Required actions:
[A] Decide whether each statement agrees with the pension systems passage. For each, answer yes or no and quote the words of the passage that decide it.
(i) Some countries have privatized their pension systems to make them more efficient.
(ii) The paper ends with its policy recommendations.
(iii) The paper includes two annexes.
[B] Reproduce everything in the pension systems passage from "There are also" down to "negative spillovers.", word for word.
[Opening Source document section]
However, no issue has been more important than ensuring that the pension system
delivers on its promises. This has been a key issue for the labor force,
continue to be to live gracefully after retirement. Countries around the world have tried to improve their pension systems (Whitehouse et al., 2009).
Some have privatized it to make it more efficient and less taxing on the public
sector (Grech, 2018).
Some have continued to put more resources on their public sector pension
systems to make it more comprehensive and accessible, though with levying
higher taxes and social contributions on the active labor force and companies (Borzutzky & Hyde, 2016; Grech, 2018).
There are also countries who have blended public and private sector pension
system with the hope of benefiting from both systems’ advantages and mitigate
negative spillovers.
This
paper tries to look at the different pension system around the world and to
give an assessment of their effectiveness. Using a simple model, it tries to
show the relationship between the type of pension system and its success. The
paper then introduces the results of some simple pension reform simulations and
discusses policy recommendations. The paper concludes with a brief discussion
of its findings. Four annexes at the end go deeper into the stylized facts and
model results.
[Closing Source document section]
[Opening Extracted entries section]
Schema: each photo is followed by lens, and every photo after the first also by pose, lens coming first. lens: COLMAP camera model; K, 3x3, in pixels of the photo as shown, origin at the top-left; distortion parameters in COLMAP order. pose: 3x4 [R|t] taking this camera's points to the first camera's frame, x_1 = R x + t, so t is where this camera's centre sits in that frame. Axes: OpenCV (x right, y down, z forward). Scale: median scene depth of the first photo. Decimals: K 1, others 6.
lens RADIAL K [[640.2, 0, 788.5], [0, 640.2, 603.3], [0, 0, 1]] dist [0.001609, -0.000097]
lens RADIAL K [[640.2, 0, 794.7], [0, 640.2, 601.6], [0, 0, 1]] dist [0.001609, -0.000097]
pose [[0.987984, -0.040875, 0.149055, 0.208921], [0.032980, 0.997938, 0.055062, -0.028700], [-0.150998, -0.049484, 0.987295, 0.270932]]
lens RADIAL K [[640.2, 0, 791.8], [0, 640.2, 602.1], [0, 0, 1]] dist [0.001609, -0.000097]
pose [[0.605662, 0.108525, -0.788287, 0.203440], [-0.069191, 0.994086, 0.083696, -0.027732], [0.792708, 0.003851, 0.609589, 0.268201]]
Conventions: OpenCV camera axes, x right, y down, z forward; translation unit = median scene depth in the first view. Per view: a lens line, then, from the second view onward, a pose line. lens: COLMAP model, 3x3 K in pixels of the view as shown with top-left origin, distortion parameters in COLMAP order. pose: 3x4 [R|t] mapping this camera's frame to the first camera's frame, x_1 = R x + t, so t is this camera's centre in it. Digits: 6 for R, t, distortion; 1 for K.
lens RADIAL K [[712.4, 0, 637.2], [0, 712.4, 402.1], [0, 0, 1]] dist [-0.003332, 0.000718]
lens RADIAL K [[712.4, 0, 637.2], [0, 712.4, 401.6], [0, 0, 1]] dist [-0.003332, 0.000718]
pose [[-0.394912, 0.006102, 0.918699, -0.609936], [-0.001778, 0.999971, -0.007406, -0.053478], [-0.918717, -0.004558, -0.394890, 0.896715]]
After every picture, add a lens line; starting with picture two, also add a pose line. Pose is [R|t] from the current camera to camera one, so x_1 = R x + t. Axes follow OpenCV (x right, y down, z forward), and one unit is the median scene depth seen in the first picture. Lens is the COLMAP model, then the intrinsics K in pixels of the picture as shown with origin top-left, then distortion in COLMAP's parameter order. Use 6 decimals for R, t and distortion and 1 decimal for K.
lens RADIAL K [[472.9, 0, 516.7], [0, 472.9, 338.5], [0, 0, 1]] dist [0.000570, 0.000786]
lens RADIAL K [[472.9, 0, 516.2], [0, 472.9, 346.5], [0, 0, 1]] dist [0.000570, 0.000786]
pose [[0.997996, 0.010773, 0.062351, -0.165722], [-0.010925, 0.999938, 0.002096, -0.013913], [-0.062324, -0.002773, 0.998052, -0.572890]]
[Closing Extracted entries section]
Solutions to the tasks:
[A]
(i) Yes: "Some have privatized it to make it more efficient and less taxing on the public sector"
(ii) No: "The paper concludes with a brief discussion of its findings."
(iii) No: "Four annexes at the end go deeper into the stylized facts and model results."

[B]
There are also countries who have blended public and private sector pension
system with the hope of benefiting from both systems’ advantages and mitigate
negative spillovers.